Fincan

22 21 3
                                    

Her gün başka bir günün devamıydı sanki yeni bir gün diye uyanmıyordu kimse. Gecelerimiz gündüzlerimiz birbirine karışmıştı. Yine bir gece ben ve arkadaşlarım evde toplanmış oturuyorduk. Gecenin o saatinde iyi saatte olsunlardan konuşmaya başlamışlardı. Konuyu kapatmalarını istedim ama ısrarla devam ettiler.
Topluluk hâlinde bir şey olmayacağını zannediyorlardı. Ama yanılıyordular elbet tek kalacaktılar ya!

Aralarında çok cesaretli bir çocuk vardı. Ruh çağıralım, dediğinde güldüm. Bu saatte ne ruhu gelecekmiş diye alayla bakıyordum arkadaşlar masayı kenara çekip halıya oturdular. Lambayı söndürüp mum yakınca hepsi birden tuhaf hareketler yaparak ruh çağıracaklarına inanıyordu. Ne fincan yerinden oynadı ne de garip bir olay oldu. Bir süre beklediler. Ruh falan geldiği yoktu. En son dayanamadı birisi.

"Ya öf olmadı!" dedi. Fincana abanıp kaldıracaktı ki ötekisi engel oldu. "Ya dur gelir belki!"

Ruh gelse altına kaçıracak birkaç asalak ortamda cesur davranması o kadar sahteydi ki kanım donmuştu resmen.
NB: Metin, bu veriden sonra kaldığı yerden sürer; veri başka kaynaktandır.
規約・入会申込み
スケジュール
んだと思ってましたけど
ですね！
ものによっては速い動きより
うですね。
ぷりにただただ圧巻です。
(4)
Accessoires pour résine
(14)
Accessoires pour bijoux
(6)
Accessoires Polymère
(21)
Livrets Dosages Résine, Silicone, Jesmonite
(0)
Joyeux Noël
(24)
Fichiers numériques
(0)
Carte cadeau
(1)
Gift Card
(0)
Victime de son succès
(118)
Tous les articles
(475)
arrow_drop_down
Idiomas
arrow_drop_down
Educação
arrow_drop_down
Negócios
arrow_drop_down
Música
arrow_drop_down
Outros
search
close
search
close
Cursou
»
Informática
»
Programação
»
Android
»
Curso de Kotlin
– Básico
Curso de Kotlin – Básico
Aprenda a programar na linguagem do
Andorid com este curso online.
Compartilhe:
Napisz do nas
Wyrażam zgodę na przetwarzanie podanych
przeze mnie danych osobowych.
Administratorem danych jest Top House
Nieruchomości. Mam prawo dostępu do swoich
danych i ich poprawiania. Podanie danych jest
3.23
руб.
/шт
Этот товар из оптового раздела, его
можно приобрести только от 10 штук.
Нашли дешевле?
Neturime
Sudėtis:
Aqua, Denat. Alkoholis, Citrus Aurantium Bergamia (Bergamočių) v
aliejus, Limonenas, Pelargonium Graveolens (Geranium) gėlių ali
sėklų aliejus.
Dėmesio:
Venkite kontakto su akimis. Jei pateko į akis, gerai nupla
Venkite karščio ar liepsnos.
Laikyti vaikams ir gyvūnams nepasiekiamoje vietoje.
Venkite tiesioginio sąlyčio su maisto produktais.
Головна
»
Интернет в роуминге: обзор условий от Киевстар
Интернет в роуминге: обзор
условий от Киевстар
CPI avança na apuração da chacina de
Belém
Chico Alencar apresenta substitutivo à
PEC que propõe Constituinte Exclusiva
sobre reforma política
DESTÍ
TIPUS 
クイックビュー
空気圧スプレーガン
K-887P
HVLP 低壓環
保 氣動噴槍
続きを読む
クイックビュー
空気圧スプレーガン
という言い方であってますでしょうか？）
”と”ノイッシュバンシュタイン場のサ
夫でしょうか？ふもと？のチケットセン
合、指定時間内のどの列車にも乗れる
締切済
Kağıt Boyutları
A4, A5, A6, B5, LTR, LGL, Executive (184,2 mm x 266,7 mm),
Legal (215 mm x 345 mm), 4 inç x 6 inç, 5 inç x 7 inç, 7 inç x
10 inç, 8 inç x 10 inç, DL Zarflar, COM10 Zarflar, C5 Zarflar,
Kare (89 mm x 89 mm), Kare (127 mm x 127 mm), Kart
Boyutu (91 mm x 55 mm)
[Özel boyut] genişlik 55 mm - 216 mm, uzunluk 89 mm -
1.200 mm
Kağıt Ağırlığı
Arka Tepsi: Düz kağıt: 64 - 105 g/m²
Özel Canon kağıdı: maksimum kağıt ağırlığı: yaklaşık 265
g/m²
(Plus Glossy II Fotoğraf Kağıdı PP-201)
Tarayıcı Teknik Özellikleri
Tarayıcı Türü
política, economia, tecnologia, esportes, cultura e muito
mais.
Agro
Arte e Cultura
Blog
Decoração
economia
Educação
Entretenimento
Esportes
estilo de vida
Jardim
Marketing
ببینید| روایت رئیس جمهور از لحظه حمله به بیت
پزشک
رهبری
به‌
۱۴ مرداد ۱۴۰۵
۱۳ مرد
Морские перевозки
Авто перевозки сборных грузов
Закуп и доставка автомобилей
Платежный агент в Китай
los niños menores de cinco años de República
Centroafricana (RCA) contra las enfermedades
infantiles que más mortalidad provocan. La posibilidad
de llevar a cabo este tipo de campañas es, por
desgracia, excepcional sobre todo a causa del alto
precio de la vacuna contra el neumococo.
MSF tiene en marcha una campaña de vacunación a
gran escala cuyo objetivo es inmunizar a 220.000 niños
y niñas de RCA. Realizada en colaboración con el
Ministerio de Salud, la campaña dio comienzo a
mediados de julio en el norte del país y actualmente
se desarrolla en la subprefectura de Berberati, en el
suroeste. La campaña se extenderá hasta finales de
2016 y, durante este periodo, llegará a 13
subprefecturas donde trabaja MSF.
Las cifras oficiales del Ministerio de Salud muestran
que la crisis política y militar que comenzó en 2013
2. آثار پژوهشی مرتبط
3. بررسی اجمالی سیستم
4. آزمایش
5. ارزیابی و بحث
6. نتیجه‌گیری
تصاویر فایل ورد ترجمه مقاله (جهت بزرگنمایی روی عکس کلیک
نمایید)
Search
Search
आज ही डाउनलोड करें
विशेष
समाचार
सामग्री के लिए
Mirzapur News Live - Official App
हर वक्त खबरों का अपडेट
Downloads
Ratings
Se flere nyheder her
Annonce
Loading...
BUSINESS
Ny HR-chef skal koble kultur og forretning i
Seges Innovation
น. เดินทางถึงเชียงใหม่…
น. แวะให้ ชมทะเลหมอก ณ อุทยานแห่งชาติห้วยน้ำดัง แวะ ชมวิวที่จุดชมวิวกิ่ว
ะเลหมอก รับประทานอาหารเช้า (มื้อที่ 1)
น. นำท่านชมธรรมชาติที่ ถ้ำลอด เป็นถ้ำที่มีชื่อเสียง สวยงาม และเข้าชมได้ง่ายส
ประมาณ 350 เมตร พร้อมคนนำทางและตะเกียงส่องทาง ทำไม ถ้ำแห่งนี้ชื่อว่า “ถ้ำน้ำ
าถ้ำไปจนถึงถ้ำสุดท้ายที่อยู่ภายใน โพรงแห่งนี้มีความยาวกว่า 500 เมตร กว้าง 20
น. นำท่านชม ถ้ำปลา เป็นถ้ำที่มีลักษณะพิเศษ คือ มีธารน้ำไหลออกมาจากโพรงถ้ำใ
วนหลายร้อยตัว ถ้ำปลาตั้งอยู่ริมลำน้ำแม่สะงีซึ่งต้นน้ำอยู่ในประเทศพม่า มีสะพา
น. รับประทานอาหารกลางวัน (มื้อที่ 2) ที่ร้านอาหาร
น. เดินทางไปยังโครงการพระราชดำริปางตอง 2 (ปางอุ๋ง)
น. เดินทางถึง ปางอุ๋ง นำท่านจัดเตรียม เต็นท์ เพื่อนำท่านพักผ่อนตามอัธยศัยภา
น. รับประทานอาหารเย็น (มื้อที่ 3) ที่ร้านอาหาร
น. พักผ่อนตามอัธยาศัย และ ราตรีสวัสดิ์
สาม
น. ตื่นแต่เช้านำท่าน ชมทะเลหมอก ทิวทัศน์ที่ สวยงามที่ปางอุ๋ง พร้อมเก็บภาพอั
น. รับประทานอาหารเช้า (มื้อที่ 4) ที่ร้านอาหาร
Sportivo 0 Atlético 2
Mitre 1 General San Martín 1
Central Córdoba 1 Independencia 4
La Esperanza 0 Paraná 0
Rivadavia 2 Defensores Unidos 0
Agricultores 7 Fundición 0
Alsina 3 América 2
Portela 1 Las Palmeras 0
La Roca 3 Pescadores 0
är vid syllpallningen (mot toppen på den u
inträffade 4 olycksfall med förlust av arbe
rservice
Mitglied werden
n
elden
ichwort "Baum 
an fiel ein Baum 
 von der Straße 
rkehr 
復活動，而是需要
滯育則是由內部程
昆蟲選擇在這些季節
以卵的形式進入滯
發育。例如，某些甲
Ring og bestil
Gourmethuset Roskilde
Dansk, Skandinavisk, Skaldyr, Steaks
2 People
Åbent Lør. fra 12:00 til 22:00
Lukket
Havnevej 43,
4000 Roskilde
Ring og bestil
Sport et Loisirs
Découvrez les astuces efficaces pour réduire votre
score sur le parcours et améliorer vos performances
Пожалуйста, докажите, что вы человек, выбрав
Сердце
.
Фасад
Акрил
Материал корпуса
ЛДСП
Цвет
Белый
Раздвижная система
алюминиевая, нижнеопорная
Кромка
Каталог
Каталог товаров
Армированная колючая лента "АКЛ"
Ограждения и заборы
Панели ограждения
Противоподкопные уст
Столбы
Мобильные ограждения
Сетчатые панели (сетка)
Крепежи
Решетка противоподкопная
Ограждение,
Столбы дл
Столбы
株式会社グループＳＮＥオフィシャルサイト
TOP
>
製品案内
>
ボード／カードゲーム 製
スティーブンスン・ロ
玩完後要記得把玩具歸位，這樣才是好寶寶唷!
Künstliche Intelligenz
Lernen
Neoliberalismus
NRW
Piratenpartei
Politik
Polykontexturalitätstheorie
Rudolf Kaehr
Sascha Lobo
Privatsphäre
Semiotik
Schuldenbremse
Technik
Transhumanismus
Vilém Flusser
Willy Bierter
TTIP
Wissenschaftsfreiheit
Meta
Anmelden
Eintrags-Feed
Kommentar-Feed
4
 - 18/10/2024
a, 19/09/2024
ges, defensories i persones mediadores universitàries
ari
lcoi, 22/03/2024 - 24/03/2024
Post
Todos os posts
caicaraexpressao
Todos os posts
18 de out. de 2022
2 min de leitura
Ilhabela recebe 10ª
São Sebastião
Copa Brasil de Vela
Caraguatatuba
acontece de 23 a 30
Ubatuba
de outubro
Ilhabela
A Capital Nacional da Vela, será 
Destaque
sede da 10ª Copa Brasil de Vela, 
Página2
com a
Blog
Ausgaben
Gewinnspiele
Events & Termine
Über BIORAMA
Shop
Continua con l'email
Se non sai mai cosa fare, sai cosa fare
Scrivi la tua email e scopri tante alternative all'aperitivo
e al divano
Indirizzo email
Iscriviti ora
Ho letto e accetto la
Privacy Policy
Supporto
Tekrar denediler yine olmadı. Nihayet umudunu kesince böyle şeylerin hurafe olduğunu söyleyip kalktım. Ben onlara onlarda bana gülüyordu.

"Ruhunuz gelmedi işte kaldırın şu saçmalıkları!" dedim. Lambayı açıp ortamı dağıttım. Fincanları mutfakta bırakıp odaya döndüğümüzde oda arkadaşım çoktan yerlerimizi sarmıştı. Her zaman olduğu gibi koltuğa serilmiş yatağıma uzanıp lambayı söndürdüm. Saat zaten geçti. Hemen gözlerimi kapayıp uyumaya çalıştım fakat nafile. Uykuyla uyanıklık arasındaydım sanki bir aralık gözlerimi açıp yorganı ittirdim. Ne vardı sanki gece vakti kahve içecek! Saçlarımı toplayıp yatağa tekrar uzandım. Bütün uykum kaçmıştı. Biraz karanlıkta oturup gözlerimi yumdum işte ne olduysa ondan sonra olmuştu. Mutfaktan sesler geliyordu. Oğuzhan'ı dürttüm. Ama cevap vermek yerine omuzunu silkip tekrar uykusuna devam etti. Lambayı açıp mutfağa gittiğimde fincanın kendiliğinden hareket ettiğini gördüm. Nutkum tutulmuş gibi olduğum yerde kalakaldım. Fincan yere düşüp parça parça olunca mutfağın lambası söndürülmüştü. Hızla arkamı dönüp baktım. Çağırdıkları ruh beni bulmuştu. Hem de herkes uyurken!